In the data below, the answer is the run of lines from the line containing "left ankle: (713, 641)" through the line containing "right ankle: (768, 666)", both included; print it exactly and nothing else.

━━━━

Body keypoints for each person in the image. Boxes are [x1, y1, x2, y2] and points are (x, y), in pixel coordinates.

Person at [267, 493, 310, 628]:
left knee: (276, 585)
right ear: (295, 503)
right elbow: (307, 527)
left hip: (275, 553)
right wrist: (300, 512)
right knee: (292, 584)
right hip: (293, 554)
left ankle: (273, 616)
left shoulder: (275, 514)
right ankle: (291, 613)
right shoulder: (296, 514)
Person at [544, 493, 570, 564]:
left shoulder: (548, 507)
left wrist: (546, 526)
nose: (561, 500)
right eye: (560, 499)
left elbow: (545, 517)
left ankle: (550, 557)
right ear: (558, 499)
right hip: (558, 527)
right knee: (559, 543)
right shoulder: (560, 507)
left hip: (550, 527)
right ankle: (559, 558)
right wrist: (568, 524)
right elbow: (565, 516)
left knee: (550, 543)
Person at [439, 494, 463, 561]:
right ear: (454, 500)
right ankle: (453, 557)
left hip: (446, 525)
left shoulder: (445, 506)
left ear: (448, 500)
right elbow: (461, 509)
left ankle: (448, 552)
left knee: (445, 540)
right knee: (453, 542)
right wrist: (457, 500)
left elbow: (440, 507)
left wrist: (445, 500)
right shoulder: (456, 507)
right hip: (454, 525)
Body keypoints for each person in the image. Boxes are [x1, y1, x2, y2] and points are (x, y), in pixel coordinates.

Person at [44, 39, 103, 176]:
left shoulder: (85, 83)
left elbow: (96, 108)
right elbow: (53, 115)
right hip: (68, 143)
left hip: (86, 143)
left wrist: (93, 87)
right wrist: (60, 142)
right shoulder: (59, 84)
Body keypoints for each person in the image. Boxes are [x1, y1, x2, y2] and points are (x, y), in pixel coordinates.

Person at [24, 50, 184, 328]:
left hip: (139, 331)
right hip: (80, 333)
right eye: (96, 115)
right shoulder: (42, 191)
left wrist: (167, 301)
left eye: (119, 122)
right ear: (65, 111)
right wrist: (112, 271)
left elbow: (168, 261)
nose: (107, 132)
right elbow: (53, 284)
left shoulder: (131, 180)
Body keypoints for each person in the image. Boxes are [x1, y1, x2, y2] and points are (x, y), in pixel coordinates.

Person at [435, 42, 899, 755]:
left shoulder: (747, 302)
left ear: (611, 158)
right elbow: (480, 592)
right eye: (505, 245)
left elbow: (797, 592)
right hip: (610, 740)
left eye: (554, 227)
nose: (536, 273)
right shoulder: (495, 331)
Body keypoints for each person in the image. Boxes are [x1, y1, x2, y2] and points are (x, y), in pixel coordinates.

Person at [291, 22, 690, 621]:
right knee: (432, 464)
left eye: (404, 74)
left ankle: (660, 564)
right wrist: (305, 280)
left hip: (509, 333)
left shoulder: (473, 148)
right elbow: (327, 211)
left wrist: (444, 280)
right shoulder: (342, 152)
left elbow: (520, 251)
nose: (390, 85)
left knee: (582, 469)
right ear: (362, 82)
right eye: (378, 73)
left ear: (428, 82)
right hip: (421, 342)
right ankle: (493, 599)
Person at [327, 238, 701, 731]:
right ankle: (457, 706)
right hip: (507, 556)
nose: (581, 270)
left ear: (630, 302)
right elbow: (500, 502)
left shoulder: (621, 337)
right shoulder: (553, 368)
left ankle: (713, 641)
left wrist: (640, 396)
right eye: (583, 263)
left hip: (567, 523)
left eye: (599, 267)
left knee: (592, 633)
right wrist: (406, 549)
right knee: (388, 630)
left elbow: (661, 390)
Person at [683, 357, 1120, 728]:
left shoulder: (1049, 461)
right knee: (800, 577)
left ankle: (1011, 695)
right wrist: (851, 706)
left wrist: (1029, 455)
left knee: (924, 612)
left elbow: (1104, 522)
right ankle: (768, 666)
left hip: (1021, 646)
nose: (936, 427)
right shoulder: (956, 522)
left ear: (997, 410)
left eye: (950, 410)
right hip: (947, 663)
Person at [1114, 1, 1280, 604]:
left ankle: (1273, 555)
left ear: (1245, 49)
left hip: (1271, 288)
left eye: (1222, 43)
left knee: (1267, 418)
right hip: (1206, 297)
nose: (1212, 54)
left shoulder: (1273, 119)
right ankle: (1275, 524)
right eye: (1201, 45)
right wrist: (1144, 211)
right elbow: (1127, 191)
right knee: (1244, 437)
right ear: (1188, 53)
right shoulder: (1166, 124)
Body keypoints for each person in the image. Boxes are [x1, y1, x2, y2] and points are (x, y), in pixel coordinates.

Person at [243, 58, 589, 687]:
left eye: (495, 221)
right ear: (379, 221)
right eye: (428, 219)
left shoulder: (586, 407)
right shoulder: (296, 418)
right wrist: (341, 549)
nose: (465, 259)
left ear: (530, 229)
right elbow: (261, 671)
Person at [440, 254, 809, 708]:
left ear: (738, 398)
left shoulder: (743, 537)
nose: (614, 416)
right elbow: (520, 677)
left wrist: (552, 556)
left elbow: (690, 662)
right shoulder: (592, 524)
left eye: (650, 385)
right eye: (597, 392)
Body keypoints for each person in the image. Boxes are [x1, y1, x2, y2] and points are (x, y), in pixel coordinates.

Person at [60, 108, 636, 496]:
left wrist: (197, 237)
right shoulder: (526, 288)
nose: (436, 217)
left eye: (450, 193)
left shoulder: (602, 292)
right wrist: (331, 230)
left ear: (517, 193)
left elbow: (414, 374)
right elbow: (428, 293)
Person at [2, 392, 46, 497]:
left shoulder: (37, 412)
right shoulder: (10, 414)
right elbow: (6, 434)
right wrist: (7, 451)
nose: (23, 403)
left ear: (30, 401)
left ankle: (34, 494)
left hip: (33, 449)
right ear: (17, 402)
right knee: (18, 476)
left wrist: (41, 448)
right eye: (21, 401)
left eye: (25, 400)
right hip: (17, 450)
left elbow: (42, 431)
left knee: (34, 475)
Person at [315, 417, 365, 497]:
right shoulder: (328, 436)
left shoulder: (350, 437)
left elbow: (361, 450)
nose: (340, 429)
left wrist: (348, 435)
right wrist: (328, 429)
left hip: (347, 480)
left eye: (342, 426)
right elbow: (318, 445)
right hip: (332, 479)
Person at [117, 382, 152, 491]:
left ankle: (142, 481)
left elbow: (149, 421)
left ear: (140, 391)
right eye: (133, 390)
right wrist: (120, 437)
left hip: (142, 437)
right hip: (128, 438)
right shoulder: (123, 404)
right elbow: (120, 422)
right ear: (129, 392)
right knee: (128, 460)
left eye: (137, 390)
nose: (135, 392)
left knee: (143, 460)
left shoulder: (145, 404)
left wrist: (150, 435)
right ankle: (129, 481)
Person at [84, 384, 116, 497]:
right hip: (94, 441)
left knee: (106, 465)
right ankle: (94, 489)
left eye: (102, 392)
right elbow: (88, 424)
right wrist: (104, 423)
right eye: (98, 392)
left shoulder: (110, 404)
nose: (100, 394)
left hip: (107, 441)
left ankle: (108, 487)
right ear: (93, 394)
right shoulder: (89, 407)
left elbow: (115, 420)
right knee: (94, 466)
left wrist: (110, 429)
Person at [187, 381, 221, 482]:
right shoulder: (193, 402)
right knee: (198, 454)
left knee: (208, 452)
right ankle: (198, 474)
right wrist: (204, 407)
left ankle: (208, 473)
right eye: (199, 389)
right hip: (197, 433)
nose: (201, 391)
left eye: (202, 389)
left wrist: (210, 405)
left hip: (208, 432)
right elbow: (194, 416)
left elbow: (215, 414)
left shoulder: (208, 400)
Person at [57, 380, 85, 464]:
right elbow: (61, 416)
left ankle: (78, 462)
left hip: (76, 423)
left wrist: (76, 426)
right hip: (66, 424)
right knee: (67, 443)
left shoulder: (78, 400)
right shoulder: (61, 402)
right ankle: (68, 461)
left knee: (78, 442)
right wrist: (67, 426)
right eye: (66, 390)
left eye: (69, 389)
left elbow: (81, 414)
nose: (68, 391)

━━━━

# TASK ANSWER:
left ankle: (713, 641)
left wrist: (640, 396)
right eye: (583, 263)
left hip: (567, 523)
left eye: (599, 267)
left knee: (592, 633)
right wrist: (406, 549)
right knee: (388, 630)
left elbow: (661, 390)
Person at [683, 357, 1120, 728]:
left shoulder: (1049, 461)
right knee: (800, 577)
left ankle: (1011, 695)
right wrist: (851, 706)
left wrist: (1029, 455)
left knee: (924, 612)
left elbow: (1104, 522)
right ankle: (768, 666)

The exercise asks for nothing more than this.